English Translation:

Starting with the HTML, I use a DIV with a class of “theBox” as my main container. I used a class and not an ID intentionally, so it gives me the option to add another image with a caption on the same page (thinking ahead is always good programming practice). The CSS is pretty standard. The important part is to have a position of relative and overflow:hidden on “theBox”. Then, when you set a position:relative for “theBoxCaption”, you need to set the “top” property to match the height of “theBox”. The rest is really powered by jQuery. I’ve seen a lot of plugins out there and always wanted to come up with a way to do this on my own.

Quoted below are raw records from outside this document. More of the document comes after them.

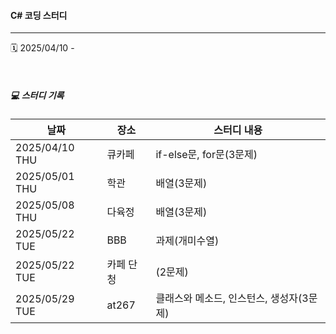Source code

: 
#### C# 코딩 스터디 
---
🗓️ 2025/04/10 - 

 &nbsp;
 &nbsp;
 ##### 💻 스터디 기록
|날짜|장소|스터디 내용|
|------|---|---|
|2025/04/10 THU|큐카페|if-else문, for문(3문제)|
|2025/05/01 THU|학관|배열(3문제)|
|2025/05/08 THU|다육정|배열(3문제)|
|2025/05/22 TUE|BBB|과제(개미수열)|
|2025/05/22 TUE|카페 단청|(2문제)|
|2025/05/29 TUE|at267|클래스와 메소드, 인스턴스, 생성자(3문제)|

The only property I’m animating here is the “top” property on “theBoxCaption”. Initially, this gets set by the CSS of the page (it’s set to 200px). Then, I do some calculating to find out what the top value needs to be at the end of the animation. I subtract the height of the “captionBox” from the height of “theBox”. Then, it’s just a matter of sending that value in an animate function. The second argument of my .hover() function is actually the mouseOut event. A lot of people don’t realize that you don’t need a separate MouseOut event and that you simply just write that in the 2nd argument for the .hover() function. For this example, I’m just reversing what I did and animating the “top” value of “theCaptionBox” back to the height of the main parent container (“theBox”).

This has sort of encouraged me to write my own plugin – maybe I’ll repost this topic at that time. I hope you find this useful.